§ **Required action**: Each line in the listing is to be restated exactly.

§ **Data section**:
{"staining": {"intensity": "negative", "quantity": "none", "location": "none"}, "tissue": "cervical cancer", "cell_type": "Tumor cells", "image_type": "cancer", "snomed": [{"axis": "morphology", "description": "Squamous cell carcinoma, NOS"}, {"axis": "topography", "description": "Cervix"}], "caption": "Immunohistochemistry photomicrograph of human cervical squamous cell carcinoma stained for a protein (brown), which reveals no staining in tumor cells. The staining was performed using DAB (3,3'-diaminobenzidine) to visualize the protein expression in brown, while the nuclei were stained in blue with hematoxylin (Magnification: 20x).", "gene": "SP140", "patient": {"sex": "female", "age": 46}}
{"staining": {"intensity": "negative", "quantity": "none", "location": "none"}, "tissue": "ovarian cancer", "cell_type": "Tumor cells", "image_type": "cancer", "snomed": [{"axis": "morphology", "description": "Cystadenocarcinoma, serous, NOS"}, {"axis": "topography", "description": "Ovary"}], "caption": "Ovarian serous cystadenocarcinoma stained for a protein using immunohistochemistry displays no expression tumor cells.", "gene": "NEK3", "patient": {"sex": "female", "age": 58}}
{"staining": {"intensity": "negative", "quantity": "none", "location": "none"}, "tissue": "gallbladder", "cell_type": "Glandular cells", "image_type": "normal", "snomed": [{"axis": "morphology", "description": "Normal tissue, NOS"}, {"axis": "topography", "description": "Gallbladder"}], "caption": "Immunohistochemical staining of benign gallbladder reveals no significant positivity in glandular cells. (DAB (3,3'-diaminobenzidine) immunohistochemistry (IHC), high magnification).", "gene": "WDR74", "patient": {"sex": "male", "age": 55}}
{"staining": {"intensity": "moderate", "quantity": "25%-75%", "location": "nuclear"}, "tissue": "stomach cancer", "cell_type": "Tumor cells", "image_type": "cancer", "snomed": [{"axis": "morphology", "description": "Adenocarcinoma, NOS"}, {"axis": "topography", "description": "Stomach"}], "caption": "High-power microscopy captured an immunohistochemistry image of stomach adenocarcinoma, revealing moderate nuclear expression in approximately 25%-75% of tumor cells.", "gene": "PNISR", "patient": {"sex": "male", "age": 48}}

§ **Final answer**:
{"staining": {"intensity": "negative", "quantity": "none", "location": "none"}, "tissue": "cervical cancer", "cell_type": "Tumor cells", "image_type": "cancer", "snomed": [{"axis": "morphology", "description": "Squamous cell carcinoma, NOS"}, {"axis": "topography", "description": "Cervix"}], "caption": "Immunohistochemistry photomicrograph of human cervical squamous cell carcinoma stained for a protein (brown), which reveals no staining in tumor cells. The staining was performed using DAB (3,3'-diaminobenzidine) to visualize the protein expression in brown, while the nuclei were stained in blue with hematoxylin (Magnification: 20x).", "gene": "SP140", "patient": {"sex": "female", "age": 46}}
{"staining": {"intensity": "negative", "quantity": "none", "location": "none"}, "tissue": "ovarian cancer", "cell_type": "Tumor cells", "image_type": "cancer", "snomed": [{"axis": "morphology", "description": "Cystadenocarcinoma, serous, NOS"}, {"axis": "topography", "description": "Ovary"}], "caption": "Ovarian serous cystadenocarcinoma stained for a protein using immunohistochemistry displays no expression tumor cells.", "gene": "NEK3", "patient": {"sex": "female", "age": 58}}
{"staining": {"intensity": "negative", "quantity": "none", "location": "none"}, "tissue": "gallbladder", "cell_type": "Glandular cells", "image_type": "normal", "snomed": [{"axis": "morphology", "description": "Normal tissue, NOS"}, {"axis": "topography", "description": "Gallbladder"}], "caption": "Immunohistochemical staining of benign gallbladder reveals no significant positivity in glandular cells. (DAB (3,3'-diaminobenzidine) immunohistochemistry (IHC), high magnification).", "gene": "WDR74", "patient": {"sex": "male", "age": 55}}
{"staining": {"intensity": "moderate", "quantity": "25%-75%", "location": "nuclear"}, "tissue": "stomach cancer", "cell_type": "Tumor cells", "image_type": "cancer", "snomed": [{"axis": "morphology", "description": "Adenocarcinoma, NOS"}, {"axis": "topography", "description": "Stomach"}], "caption": "High-power microscopy captured an immunohistochemistry image of stomach adenocarcinoma, revealing moderate nuclear expression in approximately 25%-75% of tumor cells.", "gene": "PNISR", "patient": {"sex": "male", "age": 48}}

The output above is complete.